I've seen this difference myself and done some profiling on it in the past with asdf.

I also know that Sam Saffron has mentioned the shim latency a bit before as well with other tools.

> We stopped benching on rbenv based systems, everyone moved to chruby or rvm cause the shims rbenv adds introduce significant delays on boot.

https://discuss.rubyonrails.org/t/why-is-rails-boot-so-slow-...



At least for terraform, I find using an env an anti-pattern. The software moves too fast and you get stuck if you can't just stay up to date. I have done both the env route and the stay-up-to-date route on non-trivial infra (~1MM/mo) and the latter is far superior. It's not too bad when you just need to keep moving up and it's a small task.


absolutely this, asdf saw the true problem with version management and provided an elegant solution.


If I'm reading their benchmarks right, rbenv takes (mean) 239628.1ms and Frum takes 232944.6ms to install ruby, for a 2.8% speedup. It looks like a pretty new project, though, so that may just be the starting point.


That's the way I read it, although I don't understand why they're focusing on installation. That seems like choosing a car based on how long it takes to change the oil.

I'd be more interested in a benchmark of how much slower it is than having the right version of Ruby directly in your path, or versus rbenv shims.


I just use Nix for this.
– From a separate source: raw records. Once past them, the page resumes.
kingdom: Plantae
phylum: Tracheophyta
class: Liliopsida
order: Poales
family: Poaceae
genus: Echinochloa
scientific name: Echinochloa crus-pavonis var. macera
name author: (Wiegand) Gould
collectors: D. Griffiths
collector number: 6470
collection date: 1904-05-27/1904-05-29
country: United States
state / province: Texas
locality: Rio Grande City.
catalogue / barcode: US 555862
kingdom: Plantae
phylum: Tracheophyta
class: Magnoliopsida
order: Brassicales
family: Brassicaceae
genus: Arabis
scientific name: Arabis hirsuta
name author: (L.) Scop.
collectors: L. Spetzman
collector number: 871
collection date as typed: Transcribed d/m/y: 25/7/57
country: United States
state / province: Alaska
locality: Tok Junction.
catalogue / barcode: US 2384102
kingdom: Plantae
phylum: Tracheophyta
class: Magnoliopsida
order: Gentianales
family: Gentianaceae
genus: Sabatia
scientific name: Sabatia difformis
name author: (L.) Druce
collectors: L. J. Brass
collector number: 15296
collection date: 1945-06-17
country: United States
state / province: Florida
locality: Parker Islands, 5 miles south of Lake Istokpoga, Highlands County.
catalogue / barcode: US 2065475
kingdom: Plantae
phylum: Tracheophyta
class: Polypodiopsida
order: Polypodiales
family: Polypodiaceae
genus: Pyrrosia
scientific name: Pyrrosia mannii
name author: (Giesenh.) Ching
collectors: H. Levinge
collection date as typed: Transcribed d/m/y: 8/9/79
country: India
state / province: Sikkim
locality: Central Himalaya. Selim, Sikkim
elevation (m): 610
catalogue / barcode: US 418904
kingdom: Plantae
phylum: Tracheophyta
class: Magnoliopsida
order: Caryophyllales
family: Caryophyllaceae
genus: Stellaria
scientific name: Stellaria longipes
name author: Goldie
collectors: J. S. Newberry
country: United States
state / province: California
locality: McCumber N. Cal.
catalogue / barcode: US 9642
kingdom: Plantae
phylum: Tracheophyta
The nice thing with it is it's uniform and you can manage versions for any language.


I am working on building VirtualBox appliances based off of NixOS. Nix makes me feel dumb.


It makes you feel dumb until you keep plugging away and suddenly you can use it and you're not sure why it's all making sense


I love everything about what Nix is achieving, and have a lot of problems with how it achieves it.


I'm curious about the name. Frum is Yiddish for 'religious'.


Betting it's because it's a Fast RUby version Manager?


HI. I'm an owner of this repository. You're right. And the reason why I chose the name frum instead of frm is that frm is hard to call and I don't feel attached to it.


It almost definitely has nothing to do with David Frum[1], but that's where my own odd mind went first.

1 - https://en.wikipedia.org/wiki/David_Frum


Does it have anything to do with John Frum?

https://en.wikipedia.org/wiki/John_Frum


I'd be intrigued to see a benchmark against chruby/ruby-install. Doing the shell config isn't where I'd assume the slow bit is.


I'd also like to see a benchmark against chruby/ruby-install. I believe many developers moved from rbenv to chruby for speed.


I've written a guide to Install Ruby with Frum[0]. I think it's a great alternative to rbenv, RVM, chruby, or asdf.

From the article: "There are no shims (unlike Asdf or Rbenv) and it doesn’t override the cd command (unlike RVM). it includes a built-in Ruby installer command so there’s no extra program needed to install Ruby (unlike Chruby). The installer is fast and Frum requires no dependencies (it’s an all-in-one Rust executable you can install with Homebrew)."

[0] https://mac.install.guide/ruby/14.html


Odd to see pm for lang-a written in lang-b.

Esbuild comes to mind ?


Volta as well https://volta.sh/ – A Node version manager written in Rust.

I wonder if there's a Ruby bundler written in another lang?


Talk about optimizing the wrong loop.